Task item - Under this line are records; the part from the line containing "left hip: (491, 526)" through the line containing "right shoulder: (94, 59)" should be repeated exactly. Please exclude pictures.

Record set -
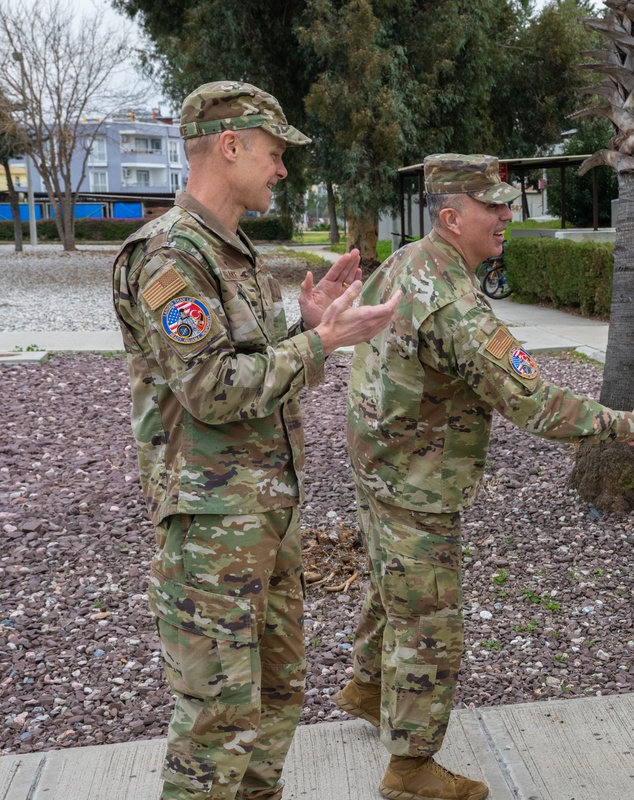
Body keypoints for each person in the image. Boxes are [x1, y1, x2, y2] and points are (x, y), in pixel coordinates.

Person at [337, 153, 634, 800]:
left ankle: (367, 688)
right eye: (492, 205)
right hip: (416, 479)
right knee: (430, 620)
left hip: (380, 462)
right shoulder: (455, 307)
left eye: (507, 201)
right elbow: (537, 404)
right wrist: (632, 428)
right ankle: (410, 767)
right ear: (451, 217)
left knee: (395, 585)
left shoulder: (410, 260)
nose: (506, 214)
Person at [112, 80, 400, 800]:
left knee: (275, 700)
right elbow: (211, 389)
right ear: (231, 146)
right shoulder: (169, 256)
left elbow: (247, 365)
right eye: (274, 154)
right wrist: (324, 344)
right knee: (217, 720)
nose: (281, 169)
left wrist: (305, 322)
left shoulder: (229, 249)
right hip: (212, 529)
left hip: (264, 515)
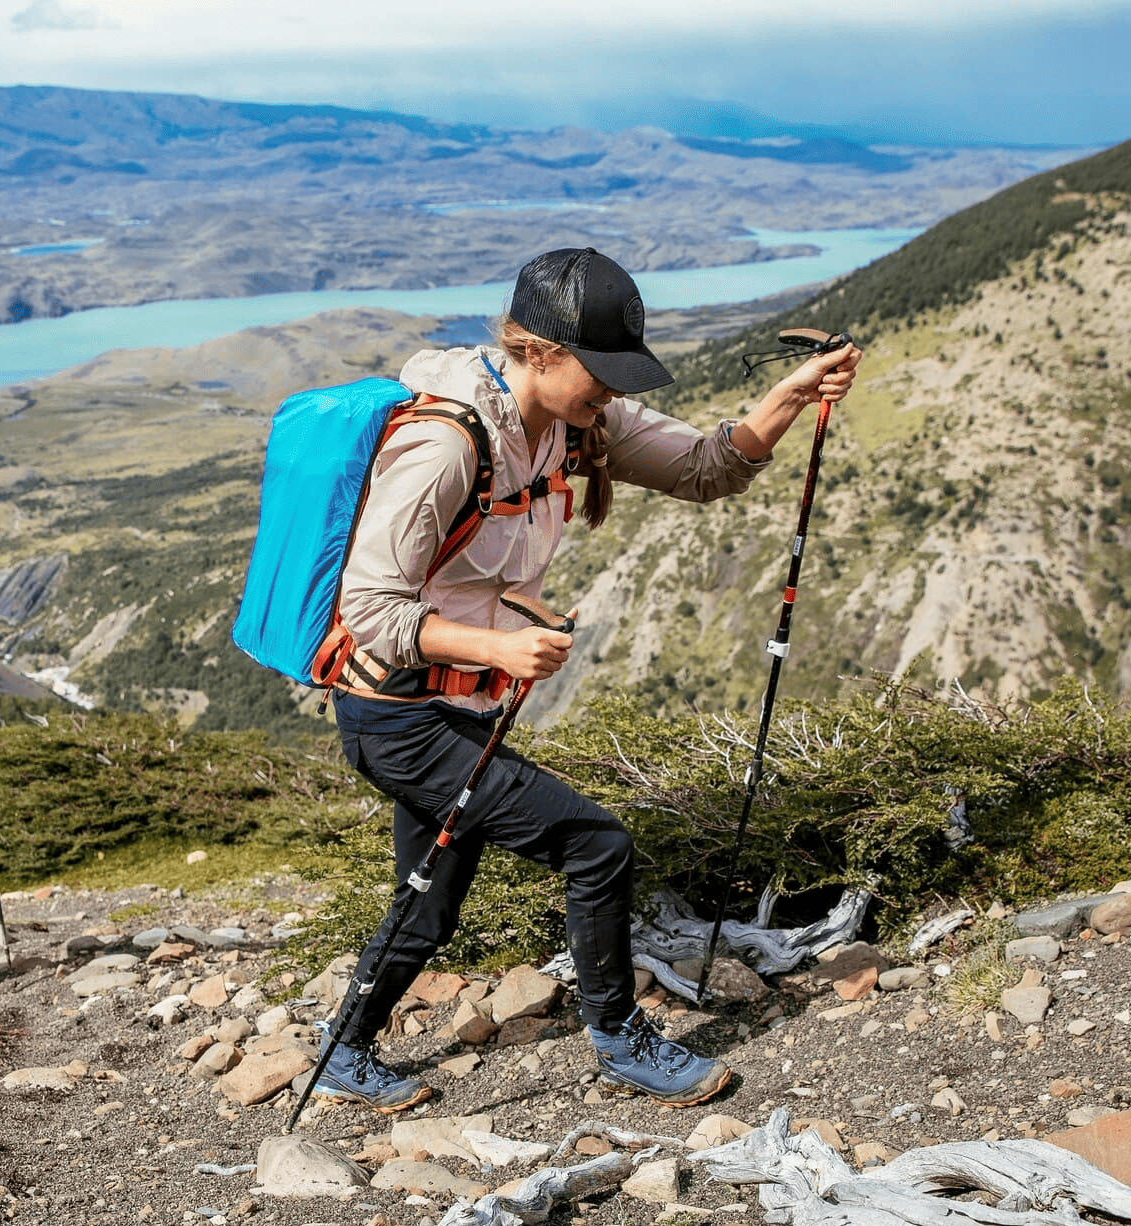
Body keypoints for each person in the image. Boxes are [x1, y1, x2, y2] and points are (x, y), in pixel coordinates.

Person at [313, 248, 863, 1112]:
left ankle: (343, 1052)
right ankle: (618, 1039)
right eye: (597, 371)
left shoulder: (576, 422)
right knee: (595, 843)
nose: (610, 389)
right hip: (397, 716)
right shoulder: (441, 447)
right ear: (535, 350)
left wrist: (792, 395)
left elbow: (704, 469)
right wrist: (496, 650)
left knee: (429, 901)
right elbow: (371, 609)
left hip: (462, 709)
==
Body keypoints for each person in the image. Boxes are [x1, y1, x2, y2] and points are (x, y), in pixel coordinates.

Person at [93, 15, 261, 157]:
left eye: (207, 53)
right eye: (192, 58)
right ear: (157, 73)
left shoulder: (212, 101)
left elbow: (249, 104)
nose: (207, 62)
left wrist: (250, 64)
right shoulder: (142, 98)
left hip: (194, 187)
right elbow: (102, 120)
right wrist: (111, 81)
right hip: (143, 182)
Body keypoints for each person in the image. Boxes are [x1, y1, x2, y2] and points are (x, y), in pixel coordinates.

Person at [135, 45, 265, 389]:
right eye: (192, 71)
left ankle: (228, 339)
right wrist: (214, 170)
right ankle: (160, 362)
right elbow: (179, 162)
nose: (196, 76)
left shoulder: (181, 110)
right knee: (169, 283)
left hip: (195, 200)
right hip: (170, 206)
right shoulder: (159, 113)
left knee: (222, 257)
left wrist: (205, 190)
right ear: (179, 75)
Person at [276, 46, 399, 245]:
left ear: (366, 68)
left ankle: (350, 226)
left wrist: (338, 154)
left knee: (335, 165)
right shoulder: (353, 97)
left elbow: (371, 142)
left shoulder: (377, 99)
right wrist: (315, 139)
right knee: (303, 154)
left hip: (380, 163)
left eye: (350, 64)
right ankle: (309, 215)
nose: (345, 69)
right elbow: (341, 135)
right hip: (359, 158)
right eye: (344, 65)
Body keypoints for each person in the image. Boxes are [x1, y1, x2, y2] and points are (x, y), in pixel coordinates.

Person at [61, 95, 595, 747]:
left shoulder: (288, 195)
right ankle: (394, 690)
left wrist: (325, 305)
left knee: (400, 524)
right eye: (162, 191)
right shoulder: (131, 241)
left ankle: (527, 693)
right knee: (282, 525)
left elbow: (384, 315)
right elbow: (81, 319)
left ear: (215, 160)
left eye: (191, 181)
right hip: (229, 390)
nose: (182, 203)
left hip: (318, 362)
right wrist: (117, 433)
...
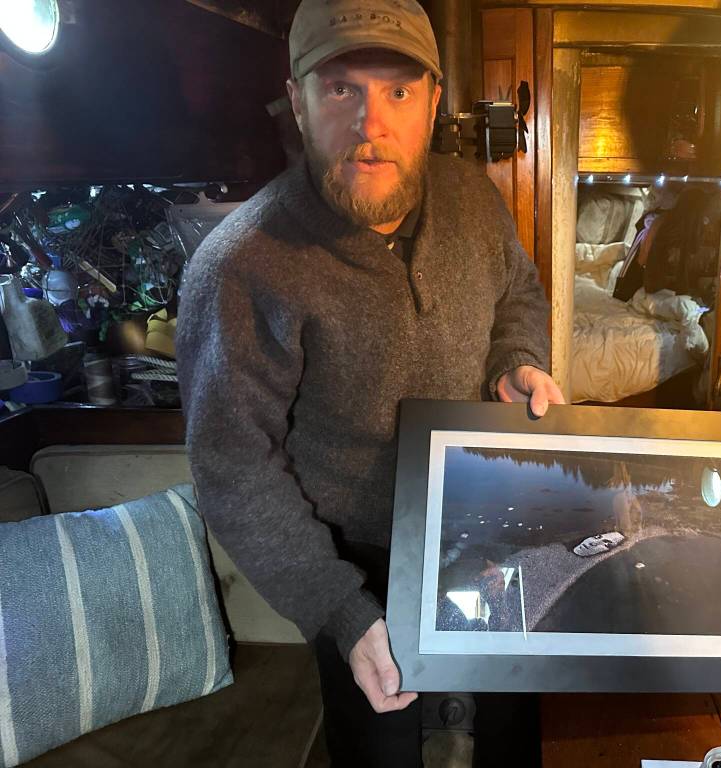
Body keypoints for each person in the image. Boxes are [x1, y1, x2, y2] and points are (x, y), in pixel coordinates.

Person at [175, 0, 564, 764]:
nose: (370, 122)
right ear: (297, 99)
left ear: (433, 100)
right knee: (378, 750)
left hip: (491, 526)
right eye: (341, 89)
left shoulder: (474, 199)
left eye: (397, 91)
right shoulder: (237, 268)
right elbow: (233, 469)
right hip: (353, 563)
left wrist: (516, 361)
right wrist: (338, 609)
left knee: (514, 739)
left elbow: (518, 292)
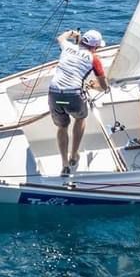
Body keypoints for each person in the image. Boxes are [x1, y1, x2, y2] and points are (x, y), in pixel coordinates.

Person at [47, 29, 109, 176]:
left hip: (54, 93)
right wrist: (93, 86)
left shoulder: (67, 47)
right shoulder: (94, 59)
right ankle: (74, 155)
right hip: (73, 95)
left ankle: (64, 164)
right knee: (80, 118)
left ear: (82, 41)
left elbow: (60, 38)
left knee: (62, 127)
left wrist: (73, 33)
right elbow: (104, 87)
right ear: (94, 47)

Response to the task -
left hip: (491, 526)
right eye: (341, 89)
left shoulder: (474, 199)
left eye: (397, 91)
right shoulder: (237, 268)
right elbow: (233, 469)
right hip: (353, 563)
left wrist: (516, 361)
right wrist: (338, 609)
left knee: (514, 739)
left elbow: (518, 292)
Body keypoints for each person in the image. Boxes are [x1, y1, x2, y2] and points are (x, y), in pixel coordinates.

Person at [47, 29, 109, 176]:
left hip: (54, 93)
right wrist: (93, 86)
left shoulder: (67, 47)
right shoulder: (94, 59)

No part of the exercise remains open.